Если несколько далее в тексте я говорю, что Христос стал посредником для многих, то я прошу вспомнить, что Сам Христос в одном месте говорит, что Он отдает свою жизнь как искупительную плату для многих; из моих слов не следует делать ограничительный вывод, или, по крайней мере, такой вывод должен быть понимаем в согласии с высказанным уже мною в ином месте воззрением, по которому действительное пережитое общение человека с Христом всегда ограничено и останется таковым, даже если христианство распространится по всей земле; напротив, чисто внутреннее и мистическое отношение Христа к человеческой природе как таковой я признаю безусловно всеобщим и безграничным.

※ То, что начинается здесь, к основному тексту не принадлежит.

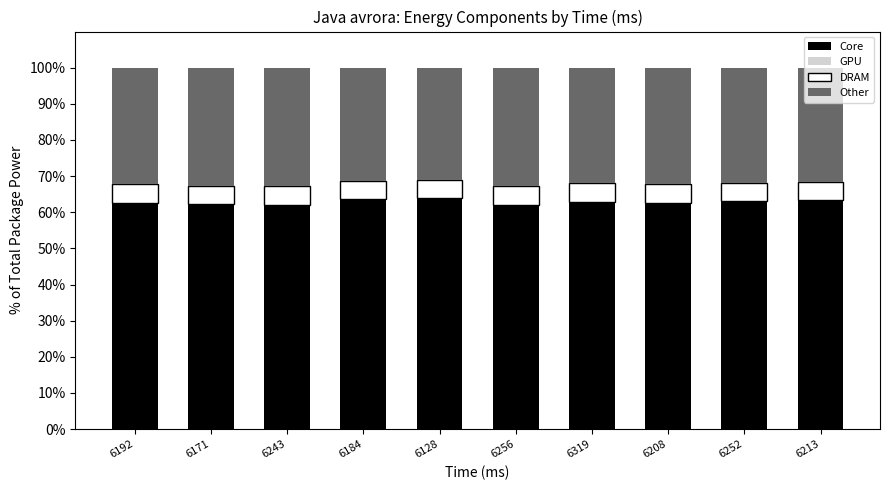

True or false: Core has a value of 34.2 at 6192.

False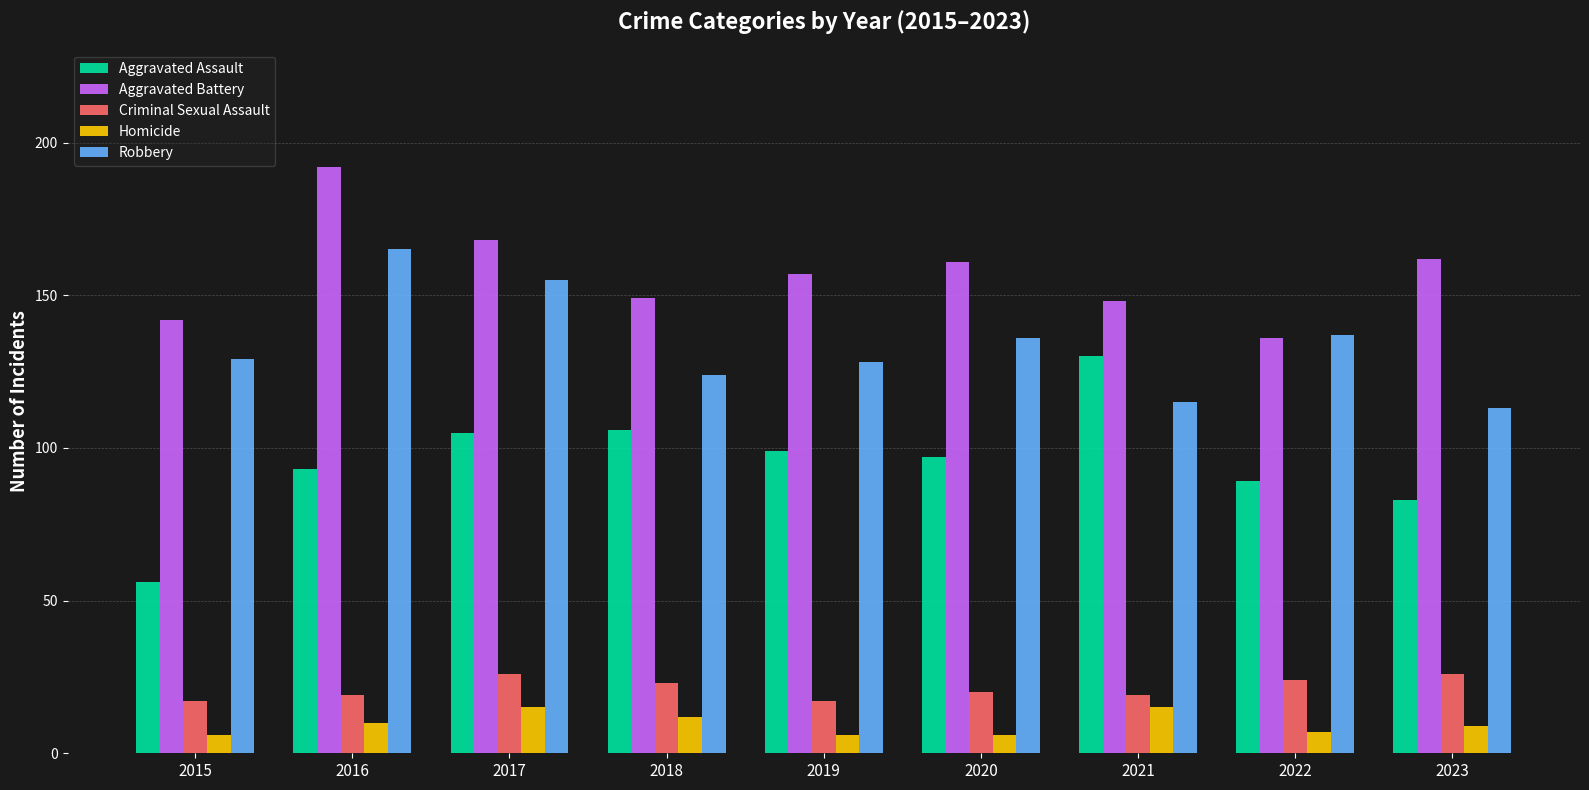

Reading right to left, extract all data points from this chart.

Aggravated Assault: 83	89	130	97	99	106	105	93	56
Aggravated Battery: 162	136	148	161	157	149	168	192	142
Criminal Sexual Assault: 26	24	19	20	17	23	26	19	17
Homicide: 9	7	15	6	6	12	15	10	6
Robbery: 113	137	115	136	128	124	155	165	129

17) То, что здесь сказано о Писании, быть может, покажется иным членам нашей церкви слишком католическим ввиду сближения того, что созидается в церкви, с Писанием, тогда как католики признают это изложение ультра-протестантским, так как здесь не только не признается, что Писание опирается на авторитет церкви, но даже и объем самого Писания объявляется еще незаконченным. Последнее имеет лишь гипотетический смысл и предназначено для более резкого отделения внешней стороны дела от внутренней. Ведь если бы еще теперь могла найтись книга, написанная, например, Марком или Лукой или Иудой и имеющая все признаки подлинности, то, конечно, вряд ли нам удалось бы единогласно решить включить ее в канон; тем не менее, она все же проявила бы свою нормативную библейскую силу, если бы она носила в себе таковую, т. е. действительно была бы Библией. И, конечно, несомненно, что именно эта сила служила определяющим основанием для церковной практики, которая установила канон, тогда как церковное постановление могло только подтвердить эту практику.

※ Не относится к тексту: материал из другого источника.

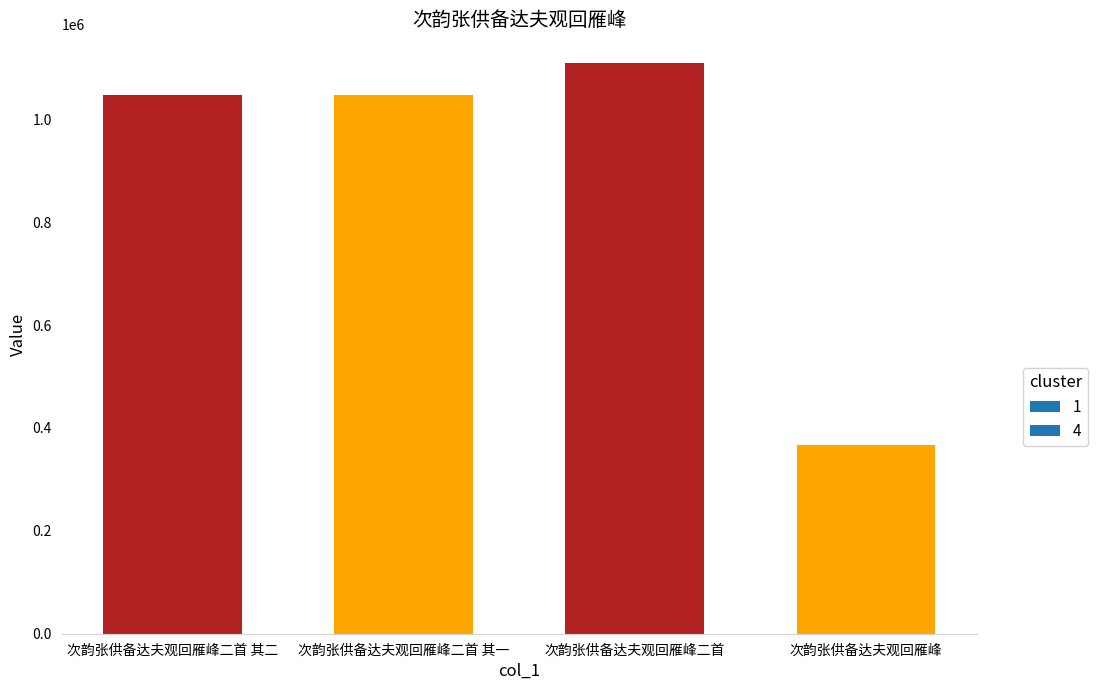

What value does the data have at 次韵张供备达夫观回雁峰二首 其二, to the nearest 50?

1046900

18) Если читатель, сравнивая разные издания этой книги, не найдет этого места в предыдущем издании, то это не значит, чтобы оно было только внесенным мною добавлением; напротив, я предназначал его еще для второго издания, но снова вычеркнул его там, так как оно казалось мне слишком вызывающим. Теперь, когда эти времена уже прошли, оно может найти себе место, как памятник того впечатления, которое производили на меня, да, конечно, и на многих, религиозные настроения того времени. Дело в том, что пресыщенность непонятым христианством выражалась тогда у многих не только в безверии, которое здесь отрицается, ибо мнение этих лиц, что если христианство лишено значения, то не имеет смысла и религия вообще, делает честь христианству; у немалого числа людей эта пресыщенность выражалась также отчасти в стремлении доставить внешние формы бытия естественной религии, тщетность чего уже обнаружилось в Англии и Франции, отчасти в жажде щекочущих новинок, как у людей, которые мечтали о символизованном и гностизированном язычестве, о возврате к старым мифологемам как о единственном спасении, и радовались, что фантазер Христос преодолен благодушно-трезвым Зевсом.